Volunteers helped secure the mosque over Ramadan, but Uddin said the Home Office scheme could be better used to provide wages for security guards.

Those concerns were echoed by Mohammed Kozbar, the chairman of Finsbury Park mosque in north London, where one man was killed and nine others were injured when a van was ploughed into them by the terrorist Darren Osborne, who was jailed for life over the attack.

A short-term increase in security was also put in place over Ramadan at the mosque, which tends to be on the receiving end of threats that typically multiply after events such as Christchurch.

“We cannot afford to ignore them. You have to take it seriously when someone calls and says ‘you’re next’,” said Kozbar.

Calls are now logged and suspicious mail is opened with gloves, after previous incidents in which white powder was sent in envelopes. Despite this, the mosque remains outward looking, welcoming homeless people for meals on a regular basis, for example.

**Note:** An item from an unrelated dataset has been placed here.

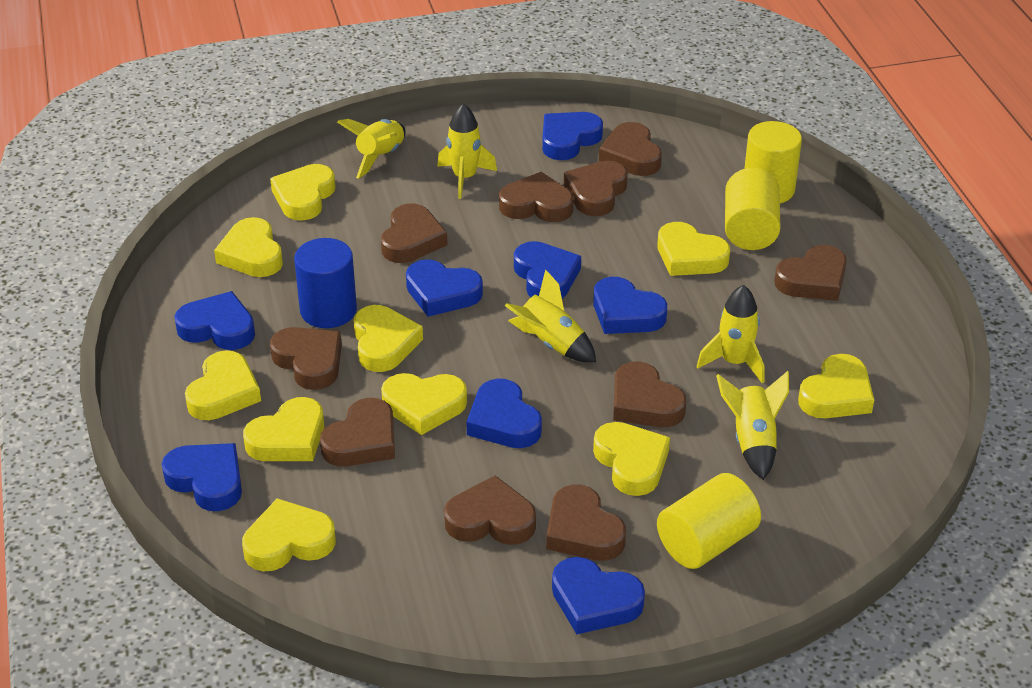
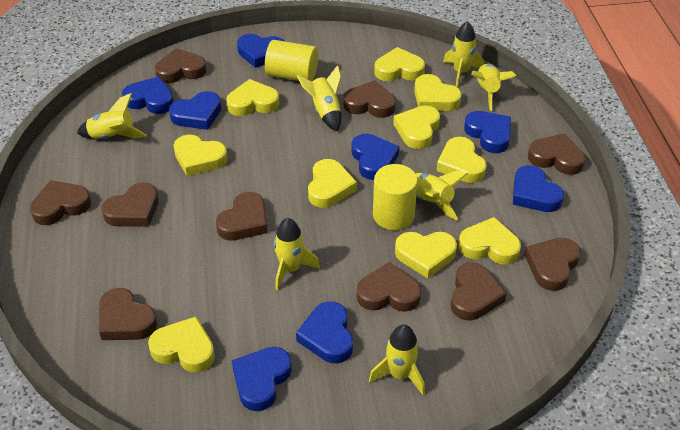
blue cylinder: 1 -> 0
yellow cylinder: 3 -> 2
yellow rocket: 5 -> 7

Outside hangs a large banner bearing a line from the Qur’an – “and made you into nations and tribes, that ye may know each other” – with a smaller poster on a wall beneath advertising free self-defence training for women.

“As a small charity we have limited funds. At Ramadan, we had to find the resources we needed to hire extra security, especially for nights, but couldn’t keep it going,” said Kozbar.

“The Home Office funding is not straightfroward to apply for. There is help for doors, locks, but many mosques have that in place. What we really need is help to pay for security personnel. Our people are volunteers and are not security professionals at the end of the day.”